[Stored items]
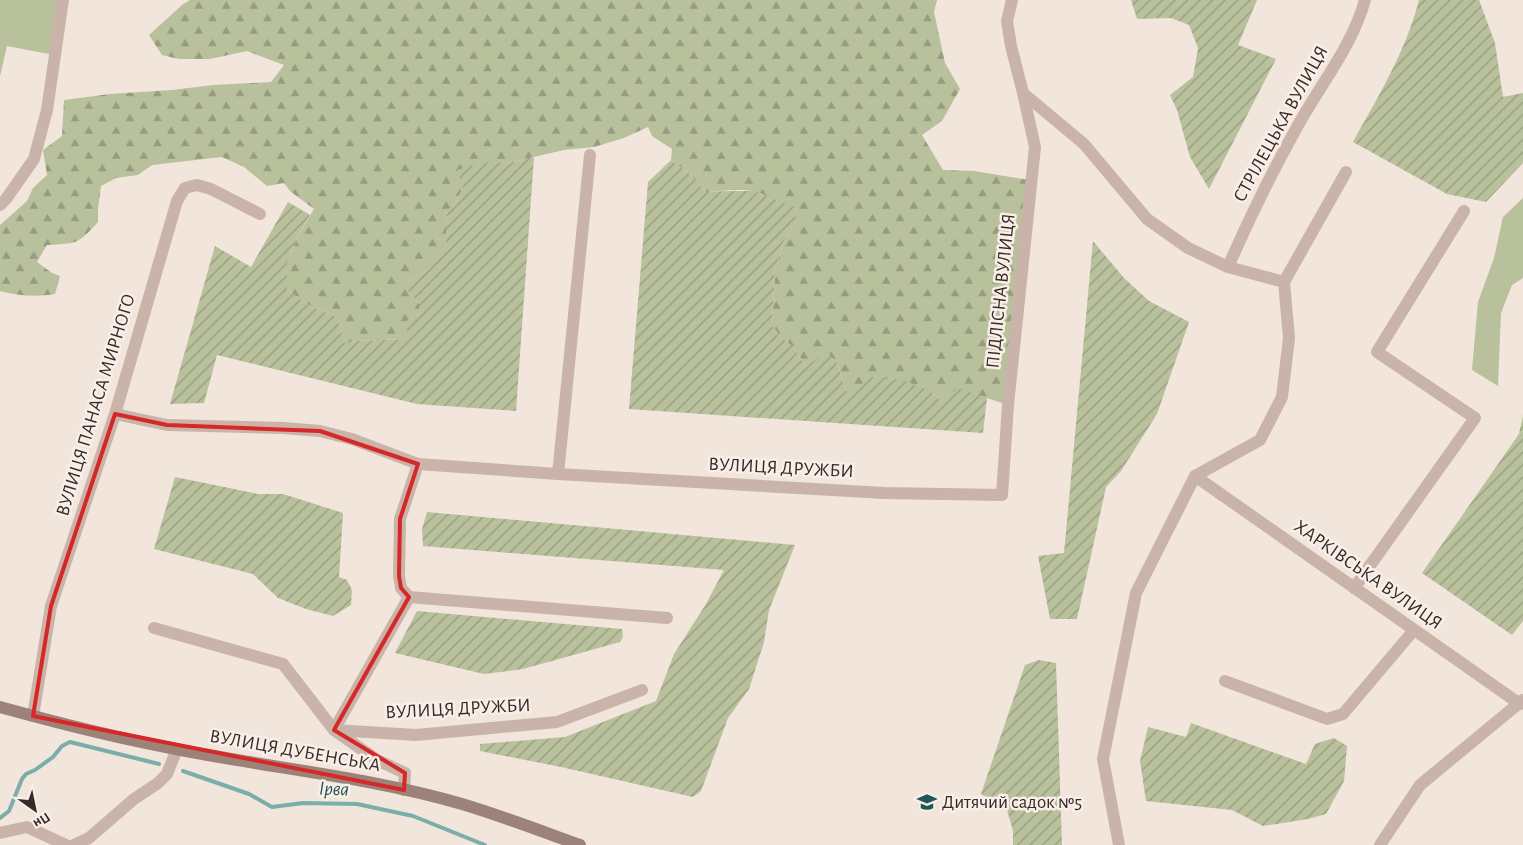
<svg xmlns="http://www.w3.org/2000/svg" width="1523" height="845" viewBox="0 0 1523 845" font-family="'Alegreya Sans',sans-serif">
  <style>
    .green { fill: #b8c09c }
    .forest { fill: url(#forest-firs) }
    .garden { fill: url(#garden-furrows) }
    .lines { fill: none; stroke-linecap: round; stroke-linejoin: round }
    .stream { stroke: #7baeaa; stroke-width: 4 }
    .minor { stroke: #cab3a8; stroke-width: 12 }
    .secondary { stroke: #9d8279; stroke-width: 12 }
    .marked { fill: none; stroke: #d62828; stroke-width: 4; stroke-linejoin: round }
    .labels { text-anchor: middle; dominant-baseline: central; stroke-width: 5; stroke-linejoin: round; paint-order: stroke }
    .street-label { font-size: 19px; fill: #362b28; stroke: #f9efe8 }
    .poi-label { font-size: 19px; fill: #362b28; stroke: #f9efe8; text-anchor: start }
    .water-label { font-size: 20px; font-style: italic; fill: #1e5754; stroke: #f9efe8 }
  </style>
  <defs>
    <pattern id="forest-firs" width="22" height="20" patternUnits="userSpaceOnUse" patternTransform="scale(1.25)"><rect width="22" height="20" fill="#b8c09c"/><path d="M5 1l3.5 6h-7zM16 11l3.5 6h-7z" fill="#969c7f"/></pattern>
    <pattern id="garden-furrows" width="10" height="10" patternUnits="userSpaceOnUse" patternTransform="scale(1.25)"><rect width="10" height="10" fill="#b8c09c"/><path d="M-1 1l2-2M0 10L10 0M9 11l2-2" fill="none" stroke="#969c7f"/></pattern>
  </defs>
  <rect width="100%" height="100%" fill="#f2e5dc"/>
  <g class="green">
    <path d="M 0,0 L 63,0 L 54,55 L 7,46 L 0,76 Z"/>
    <path d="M 1523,198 L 1523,278 L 1512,285 L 1501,313 L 1498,386 L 1472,370 L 1478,302 L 1494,258 L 1503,217 Z"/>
  </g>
  <path class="forest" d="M 190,0 L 937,0 L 934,12 L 945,63 L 960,89 L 942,121 L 922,135 L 943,170 L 974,171 L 1029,180 L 1008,405 L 975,394 L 942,402 L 931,391 L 847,394 L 837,363 L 806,366 L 793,347 L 779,335 L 772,325 L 775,270 L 784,241 L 795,222 C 786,214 778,203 768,197 C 751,186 726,191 706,192 L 690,174 L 671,160 L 672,149 L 652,136 L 648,127 L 624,138 L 594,147 L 564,150 L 508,163 L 480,163 L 463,188 L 453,208 L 446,210 L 447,227 L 445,247 L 431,267 L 403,285 L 419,304 L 419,314 L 407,321 L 407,339 L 355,341 L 345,344 L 337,317 L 312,307 L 287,290 L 287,264 L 297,238 L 314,209 L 290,191 L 284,183 L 267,186 L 244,167 L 222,157 L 152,165 L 138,175 L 116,178 L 101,186 L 98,209 L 98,222 C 77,245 78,243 47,245 L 37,262 L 52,273 L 60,276 L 55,294 C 36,297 19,296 0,291 L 0,225 L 27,201 L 33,188 L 47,175 L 43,150 L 62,136 L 64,100 L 110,94 L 172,90 L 213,85 L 271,82 L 284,65 L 247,51 L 210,59 L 179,59 L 162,55 L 149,35 L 182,5 Z"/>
  <g class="garden">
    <path d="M 1131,0 L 1257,0 L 1238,45 L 1276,59 L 1209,189 L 1190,157 L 1177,110 L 1170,95 L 1193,77 L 1198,48 L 1189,25 L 1171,18 L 1137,19 Z"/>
    <path d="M 1419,0 L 1479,0 L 1495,43 L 1503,97 L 1523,93 L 1523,163 L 1486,202 L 1447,194 L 1353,142 C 1378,97 1406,51 1419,0 Z"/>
    <path d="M 534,157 L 516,411 L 417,404 L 217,355 L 204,403 L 170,404 L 215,246 L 251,267 L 288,202 L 310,215 L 297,238 L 287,264 L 287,290 L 312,307 L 337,317 L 345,343 L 355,341 L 407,339 L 407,321 L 419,314 L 419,304 L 403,285 L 431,267 L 445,247 L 447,227 L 446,209 L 453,208 L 463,188 L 457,170 L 480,163 L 508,163 Z"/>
    <path d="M 671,160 L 690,174 L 706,192 L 726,191 L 755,191 L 796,208 L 795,222 L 784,241 L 775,270 L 772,325 L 779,335 L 793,347 L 806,366 L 827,352 L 837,363 L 847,394 L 872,377 L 902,380 L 931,391 L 942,402 L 958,388 L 987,398 L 983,433 L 629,409 L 648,182 Z"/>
    <path d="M 1093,241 L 1124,278 L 1149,301 L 1189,322 L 1157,414 L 1121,471 L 1106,487 L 1077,619 L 1050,619 L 1038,556 L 1064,553 Z"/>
    <path d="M 1523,415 L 1523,621 L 1512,635 L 1422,573 L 1519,434 Z"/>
    <path d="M 175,477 L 258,494 L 283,494 L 343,513 L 339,577 L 347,580 L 352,590 L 351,605 L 333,616 L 306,609 L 278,598 L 253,574 L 154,549 Z"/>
    <path d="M 427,512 L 795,545 L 769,610 L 764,642 L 749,689 L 728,718 L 701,791 L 693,797 L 561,767 L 480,751 L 480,744 L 565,737 L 656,701 L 674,654 L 706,604 L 724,570 L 423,546 L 422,529 Z"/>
    <path d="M 417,611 L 622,629 L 623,637 L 620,642 L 523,669 L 484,674 L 395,653 Z"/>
    <path d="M 1039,660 L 1056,663 L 1062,845 L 1013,845 L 1013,831 L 1007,810 L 981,794 L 1025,665 Z"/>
    <path d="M 1191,723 L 1306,764 L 1315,744 L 1334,738 L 1347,746 L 1344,781 L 1326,814 L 1308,819 L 1263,826 L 1232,810 L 1146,801 L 1140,761 L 1148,727 L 1186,737 Z"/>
  </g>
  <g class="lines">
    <g class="stream">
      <path d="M 183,771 L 249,794 L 272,807 L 303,803 L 357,804 L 413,816 L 485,845"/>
      <path d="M 0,818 L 9,811 L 22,779 L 26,774 L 35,770 L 53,757 L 62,746 L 70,742 L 159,764"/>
    </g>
    <g class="minor">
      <path d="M 1012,0 L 1007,21 L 1011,46 L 1023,93 L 1084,144 L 1147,219 L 1188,248 L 1228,267 L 1284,282"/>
      <path d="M 0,205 L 6,199 L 34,159 L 47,110 L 63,0"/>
      <path d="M 1228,267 C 1249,219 1272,172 1297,127 C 1320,85 1352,47 1365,0"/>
      <path d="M 115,414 L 167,425 L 283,428 L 320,431 L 352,439 L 418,464 L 558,474 L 884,493 L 1002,495 L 1008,405 L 1035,147 L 1023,93"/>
      <path d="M 418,464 L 400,519 L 399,576 L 401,588 L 409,597 L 667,618"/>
      <path d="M 558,474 L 590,155"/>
      <path d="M 1195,476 L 1520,704"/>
      <path d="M 1354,588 L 1475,418 L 1377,352 L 1464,211"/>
      <path d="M 409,597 L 334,730 L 416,735 L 557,722 L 642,690"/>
      <path d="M 154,628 L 283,664 L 334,730 L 377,760 L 405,773 L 404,790"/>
      <path d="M 1225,681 L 1327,719 L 1343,714 L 1414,630"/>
      <path d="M 33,716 L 51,606 L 115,414 L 177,201 L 185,188 L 197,185 L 211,189 L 260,214"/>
      <path d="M 0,833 L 27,827 L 66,845"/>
      <path d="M 74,845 L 89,838 L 134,799 L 158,783 L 167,774 L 177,749"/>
      <path d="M 1119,845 L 1103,759 L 1136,593 L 1195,476 L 1260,440 L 1282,397 L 1289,338 L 1284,282 L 1346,172"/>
      <path d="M 1380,845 L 1420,785 L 1523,700"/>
    </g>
    <path class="secondary" d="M 0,707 C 58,723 117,738 176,749 C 271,768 369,777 462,804 C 502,816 541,831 580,845"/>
  </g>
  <path class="marked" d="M 115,414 L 167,425 L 320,431 L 418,464 L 400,519 L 399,576 L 401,588 L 409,597 L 334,730 L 405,773 L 404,790 L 33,716 L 51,606 Z"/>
  <defs>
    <symbol id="school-bare" viewBox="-9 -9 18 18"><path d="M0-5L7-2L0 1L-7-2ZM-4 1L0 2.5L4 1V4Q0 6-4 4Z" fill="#1e5754" stroke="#f9efe8" stroke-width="2.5" paint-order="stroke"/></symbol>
  </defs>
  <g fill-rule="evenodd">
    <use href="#school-bare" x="913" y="788" width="28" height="28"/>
  </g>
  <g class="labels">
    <g class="street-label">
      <text transform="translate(1281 124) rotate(-61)">СТРІЛЕЦЬКА ВУЛИЦЯ</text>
      <text transform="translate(1001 291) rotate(-84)">ПІДЛІСНА ВУЛИЦЯ</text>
      <text transform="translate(96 405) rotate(-73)">ВУЛИЦЯ ПАНАСА МИРНОГО</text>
      <text transform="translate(781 468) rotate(3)">ВУЛИЦЯ ДРУЖБИ</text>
      <text transform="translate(1368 575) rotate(35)">ХАРКІВСЬКА ВУЛИЦЯ</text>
      <text transform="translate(458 709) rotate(-3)">ВУЛИЦЯ ДРУЖБИ</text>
      <text transform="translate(295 751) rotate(10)">ВУЛИЦЯ ДУБЕНСЬКА</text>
    </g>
    <g class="poi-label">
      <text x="942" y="802">Дитячий садок №5</text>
    </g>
    <g class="water-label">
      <text transform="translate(334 789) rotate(2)">Ірва</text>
    </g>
  </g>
  <g transform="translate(35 810) rotate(147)" stroke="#f9efe8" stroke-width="4" paint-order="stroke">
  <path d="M0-4L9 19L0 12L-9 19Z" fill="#362b28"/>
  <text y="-8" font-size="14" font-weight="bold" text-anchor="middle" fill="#362b28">Пн</text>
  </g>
</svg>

_WHAT TO PRODUCE_.
From the entries above, tally every line holding the string "lines". Give only the count.

_SOLUTION_.
2